Synthesis and biological evaluation of ether bridged bicyclic iminosugar derivatives

Abstract

Bicyclic iminosugar derivatives with an ether bridge bearing different substituents on C-2 and the nitrogen atom have been synthesized from a C-glycoside bearing an isopropylidene acetal. The activities of these compounds were investigated against several glycosidase enzymes and showed moderate inhibition and activation.

Introduction

N-Alkylated iminosugars have been clinically applied as potent glycosidase inhibitors for the treatment of diabetes and glycosidase-deficiency diseases.¹ For example, N-hydroxyethyl 1-deoxynojirimycin (Miglitol)² and N-butyl 1-deoxynojirimycin (Miglustat)³ have been used in the treatment of type II diabetes and type I Gaucher’s disease, respectively. Previous studies suggest that even better selectivity of inhibition may be achieved by modification of the iminosugars, including alteration of the alkyl chain length, saturation, hydroxylation, and ring hydroxyl residues.4, 5 Recently, researchers have focused considerable effort on the preparation of bicyclic iminosugars6, 7, 8 and bridge bicyclic iminosugar derivatives9, 10 for glycosidase inhibition.

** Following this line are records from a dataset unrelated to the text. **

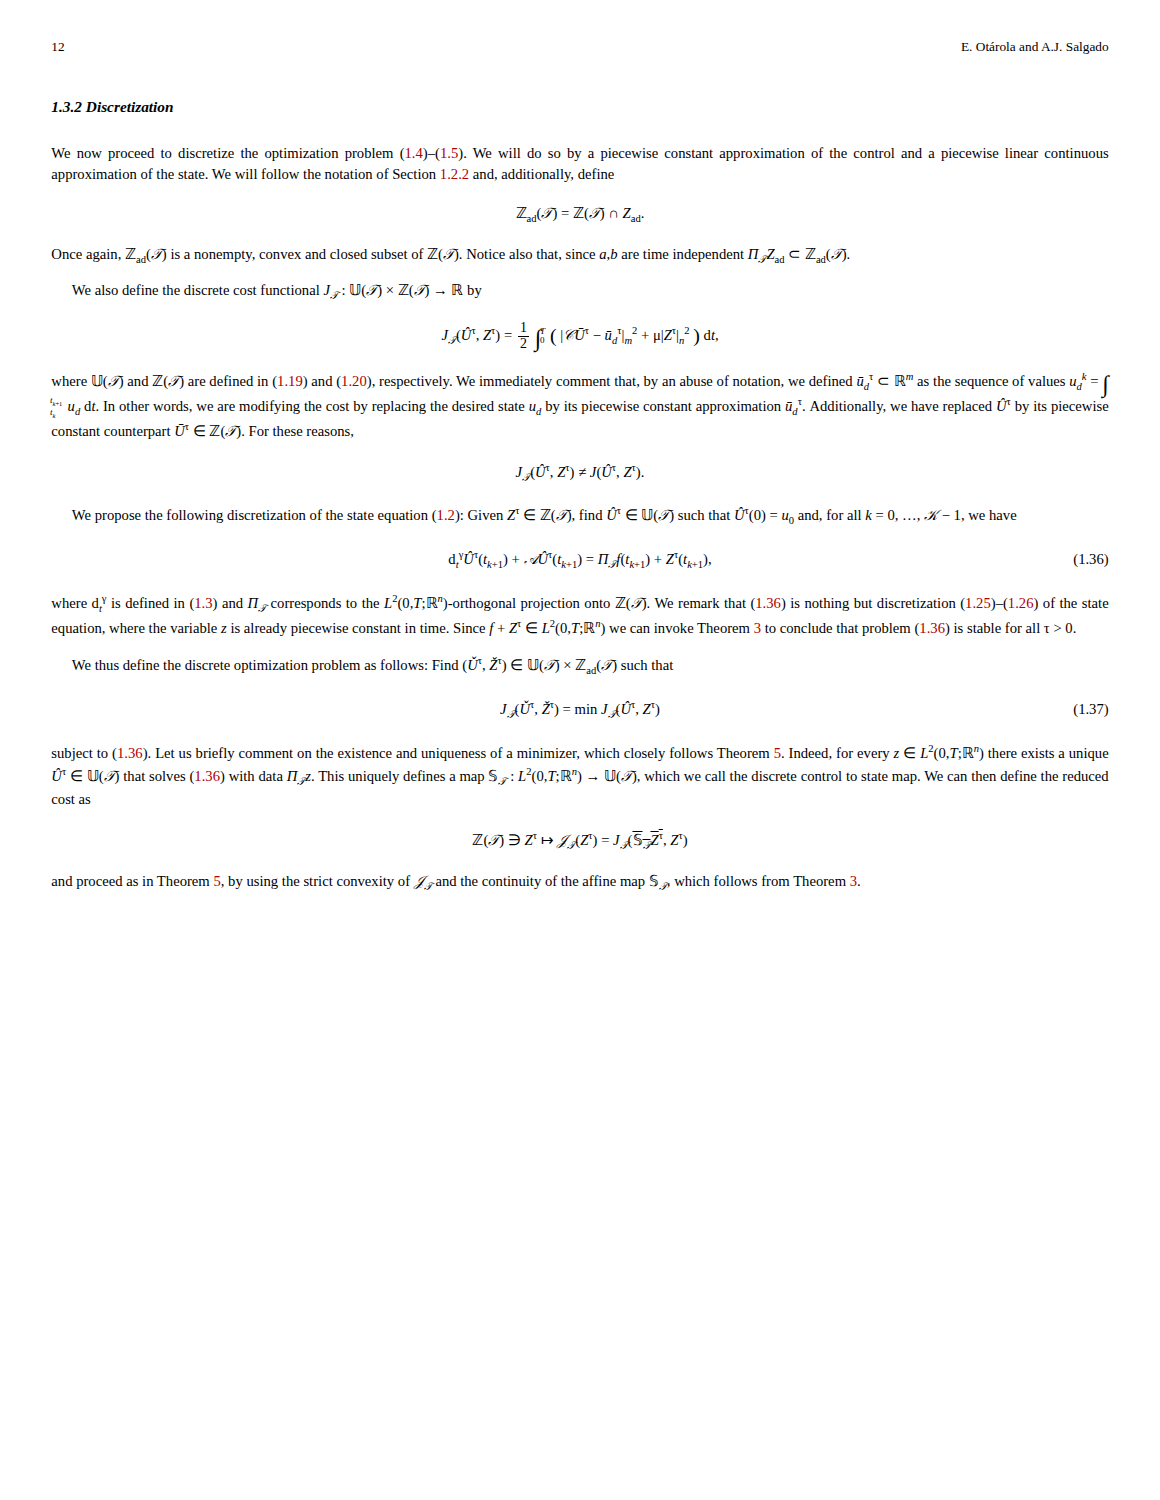12 E. Otárola and A.J. Salgado
1.3.2 Discretization
We now proceed to discretize the optimization problem (1.4)–(1.5). We will do so by a piecewise constant approximation of the control and a piecewise linear continuous approximation of the state. We will follow the notation of Section 1.2.2 and, additionally, define
ℤad(𝒯) = ℤ(𝒯) ∩ Zad.
Once again, ℤad(𝒯) is a nonempty, convex and closed subset of ℤ(𝒯). Notice also that, since a,b are time independent Π𝒯Zad ⊂ ℤad(𝒯).
We also define the discrete cost functional J𝒯 : 𝕌(𝒯) × ℤ(𝒯) → ℝ by
J𝒯(Ûτ, Zτ) = 12 ∫T 0 ( |𝒞Ūτ − ūdτ|m2 + μ|Zτ|n2 ) dt,
where 𝕌(𝒯) and ℤ(𝒯) are defined in (1.19) and (1.20), respectively. We immediately comment that, by an abuse of notation, we defined ūdτ ⊂ ℝm as the sequence of values udk = ∫tk+1 tk ud dt. In other words, we are modifying the cost by replacing the desired state ud by its piecewise constant approximation ūdτ. Additionally, we have replaced Ûτ by its piecewise constant counterpart Ūτ ∈ ℤ(𝒯). For these reasons,
J𝒯(Ûτ, Zτ) ≠ J(Ûτ, Zτ).
We propose the following discretization of the state equation (1.2): Given Zτ ∈ ℤ(𝒯), find Ûτ ∈ 𝕌(𝒯) such that Ûτ(0) = u0 and, for all k = 0, …, 𝒦 − 1, we have
dtγÛτ(tk+1) + 𝒜Ûτ(tk+1) = Π𝒯f(tk+1) + Zτ(tk+1), (1.36)
where dtγ is defined in (1.3) and Π𝒯 corresponds to the L2(0,T;ℝn)-orthogonal projection onto ℤ(𝒯). We remark that (1.36) is nothing but discretization (1.25)–(1.26) of the state equation, where the variable z is already piecewise constant in time. Since f + Zτ ∈ L2(0,T;ℝn) we can invoke Theorem 3 to conclude that problem (1.36) is stable for all τ > 0.
We thus define the discrete optimization problem as follows: Find (Ǔτ, Žτ) ∈ 𝕌(𝒯) × ℤad(𝒯) such that
J𝒯(Ǔτ, Žτ) = min J𝒯(Ûτ, Zτ) (1.37)
subject to (1.36). Let us briefly comment on the existence and uniqueness of a minimizer, which closely follows Theorem 5. Indeed, for every z ∈ L2(0,T;ℝn) there exists a unique Ûτ ∈ 𝕌(𝒯) that solves (1.36) with data Π𝒯z. This uniquely defines a map 𝕊𝒯 : L2(0,T;ℝn) → 𝕌(𝒯), which we call the discrete control to state map. We can then define the reduced cost as
ℤ(𝒯) ∋ Zτ ↦ 𝒥𝒯(Zτ) = J𝒯(𝕊𝒯Zτ, Zτ)
and proceed as in Theorem 5, by using the strict convexity of 𝒥𝒯 and the continuity of the affine map 𝕊𝒯, which follows from Theorem 3.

The N-substituted derivatives of 8-oxa-3-azabicyclo-[3,2,1]octanes 1 and 2 are types of an ether bridged bicycle azasugar, and they exhibit analgesic and anti-inflammatory activities in mice and rats.11, 12, 13, 14 In addition, [2,2,2]-bicyclic iminosugar analogue 3, which lacks both the 2- and 6-hydroxyl groups, shows weak inhibition of several glycosidase enzymes.¹⁵ Fuentes and co-workers synthesized related derivatives of ether bridged bicyclic iminosugars 4,¹⁶ prompting us to synthesize other ether bridged bicyclic iminosugar analogues for the current study. Recently, we described the preparation of N-alkylated iminosugar derivatives.¹⁷ Now, we report the syntheses of various ether bridged bicyclic iminosugars (5a, 5b, 6a,6b, and 22) and their biological evaluation.